ESI-MS spectra of (A) calcium-free and (B) calcium-loaded CBP show that calcium can be completely removed from the protein preparation and that several different calcium-bound forms exist in the gaseous phase of electrospray ionization. Calcium-free CBP was obtained after the sample was passed over a Calcium-Sponge, whereas 10 mM CaCl₂ was added to generate the calcium-loaded CBP sample in identical buffer [10 mM ammonium acetate (pH 7.0)].

Figure 2

Selected sedimentation equilibrium data and fits for CBP. Panel A shows data fit to a single-species model, and data in panel B make up a multispeed fit to a monomer–dimer equilibrium model. Experimental conditions were as follows: sample concentration of 10 (A) or 40 μM (B), rotation speeds of 25000 rpm (A) and (● in panel B) 35000 (red), 37000 (green), and 45000 rpm (blue), and a temperature of 20 °C. The data were fit using eq 1 and the monomeric molecular mass of 7855 Da from eq 2. Residuals are shown below the respective data or fit.

Figure 3

Far-UV CD spectra of CBP: native CBP at pH 6.5 (solid black line), reduced CBP (dashed black line), denatured CBP (solid gray line), and reduced and denatured CBP (dashed gray line).

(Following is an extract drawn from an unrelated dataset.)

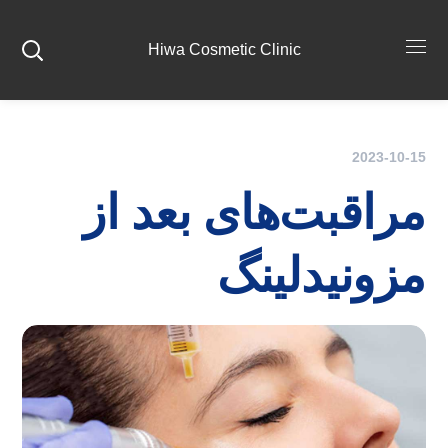
Hiwa Cosmetic Clinic
2023-10-15
مراقبت‌های بعد از
مزونیدلینگ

The samples contained 25 μM CBP in 0.01 M KH₂PO₄ (pH 6.5) and 0.1 M KCl at 25 °C; reduced samples also contained 15 mM DTT, and denatured samples also contained 10 M urea.

Figure 4

¹H–¹⁵N HSQC spectrum of uniformly ¹⁵N-labeled CBP at a protein concentration of 1 mM in 10 mM deuterated Hepes (pH 6.5), 100 mM KCl, and 0.02% NaN₃ at 25 °C. Backbone amide correlations are labeled according to the assignments described in text. Cross-peaks are connected by lines corresponding to Gln and Asn side chain NH₂ groups.

Figure 5

Summary of secondary structure determinants collected for CBP. (A) Secondary structure determined from the consensus chemical shift index, the residue numbers, and the amino acid sequence of mature CBP. (B) Measured chemical shift indices for CBP, where positive CSI values correspond to regions of β-sheet and negative values reflect regions of α-helix. (C) NOE connectivities, which are classified by the NOE volume (strong or weak) and are reflected in the thickness of the bars. (D) Measured scalar coupling constants (³J_HNHA), with values between 2 and 6 corresponding to α-helical bond angles.

Figure 6

Summary of CBP proteolysis. Successful cleavage sites identified by ESI-MS after proteolysis are indicated above the sequence of CBP for digests with trypsin, Glu-C, Asp-N, or Lys-C indicated by white triangles, whereas missed cleavage sites are indicated by black triangles. Underlined segments represent disulfide-linked peptides identified by 50% H₂ ¹⁸O proteolysis with pepsin. The final resolved disulfide linkages are designated with brackets and numbered by cysteine positions.

Figure 7

Thermal denaturation monitored by CD of CBP at protein concentrations of 5 (■), 10 (×), 20 (+), and 50 μM (○) in 0.01 M KH₂PO₄ and 0.1 M KCl (pH 6.5). Solid lines represent the results of fitting the data to a two-state unfolding model, with residuals plotted at the top.

Figure 8

Urea-induced denaturation monitored by CD of CBP (25 μM) in 0.01 M KH₂PO₄ and 0.1 M KCl (pH 6.5) at room temperature. The solid line represents the results of fitting the data (○) to a two-state unfolding model with residuals plotted at the top.